18.052 new on WWW: Nameless Shakespeare; Rich Site Services

From: Humanist Discussion Group (by way of Willard McCarty willard.mccarty@kcl.ac.uk)
Date: Tue Jun 08 2004 - 04:55:22 EDT

Next message: Humanist Discussion Group (by way of Willard McCarty

                Humanist Discussion Group, Vol. 18, No. 52.
       Centre for Computing in the Humanities, King's College London
                   www.kcl.ac.uk/humanities/cch/humanist/
                        www.princeton.edu/humanist/
                     Submit to: humanist@princeton.edu

[1] From: Martin Mueller <martinmueller@northwestern.edu> (51)
Subject: A new digital Shakespeare from Northwestern University

[2] From: Gerry Mckiernan <gerrymck@IASTATE.EDU> (37)
Subject: Announcing: _RSS(sm): Rich Site Services_

--[1]------------------------------------------------------------------
         Date: Tue, 08 Jun 2004 09:47:22 +0100
         From: Martin Mueller <martinmueller@northwestern.edu>
         Subject: A new digital Shakespeare from Northwestern University

May I draw the attention of humanists everywhere to a new electronic
Shakespeare, which is accessible from the Northwestern University Library at
www.library.northwestern.edu/shakespeare.
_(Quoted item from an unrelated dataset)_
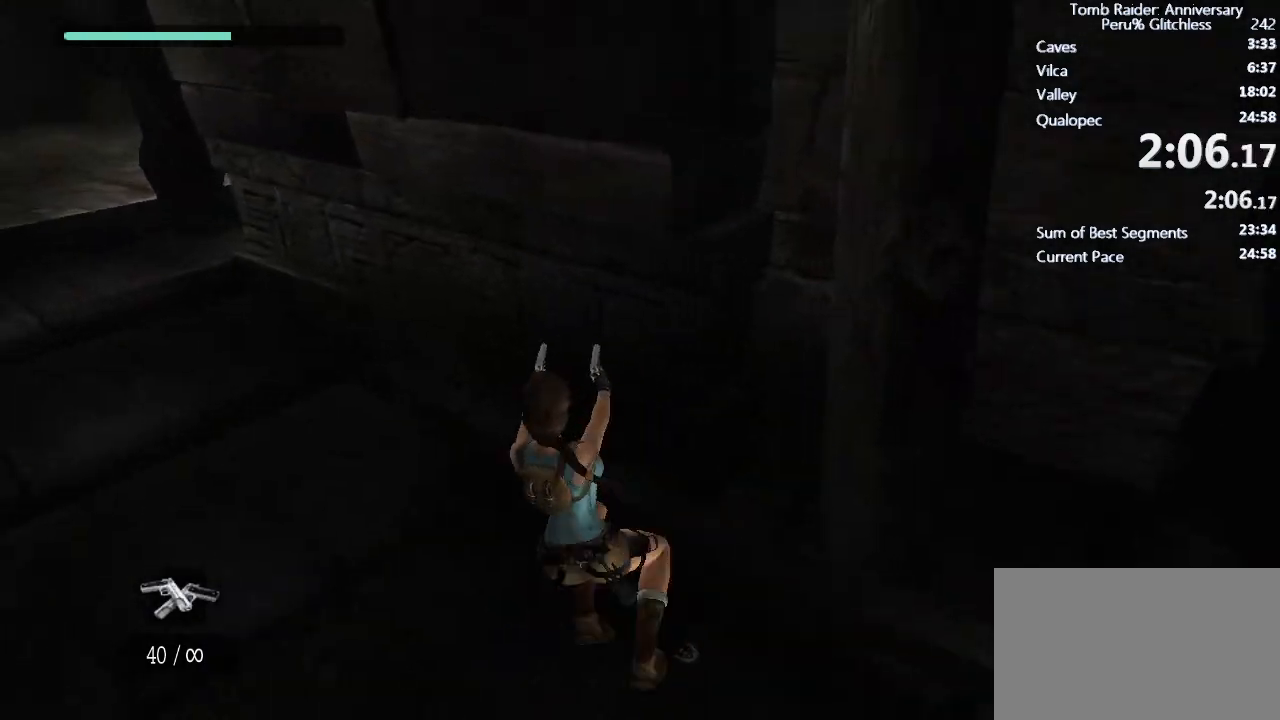
{"keys": ["a", "w"], "mouse": ["right"], "events": [[17, "ctrl", "down"], [150, "ctrl", "up"]]}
The Nameless Shakespeare, as it is provisionally called, is the product of
collaboration between the Perseus Project at Tufts University and
Northwestern faculty and staff in Academic Technologies and the
Library. The project is very much a work in progress and will become part
of WordHoard, a larger project at Northwestern, which has received funding
from the Mellon Foundation.

The aim of the Nameless Shakespeare is to create a freely available text
that fully supports the query potential of the digital surrogate.
The text is derived from a scanned version of the Globe Shakespeare but has
been thoroughly revised to create a text that is standardized in its
spelling but reflects as closely as possible the prosodic and morphological
properties of the folio or quarto copy texts. The text is tagged in a
TEI-conformant manner, and in addition to its own citation scheme it
carries references to the Hinman TLN numbers. It is fully lemmatized and
has been parsed with the CLAWS part-of-speech tagger developed at Lancaster
University and used for the British National Corpus. In the course of this
summer we will add a level of semantic tagging to this text, using the USAS
tagger developed by Lancaster University.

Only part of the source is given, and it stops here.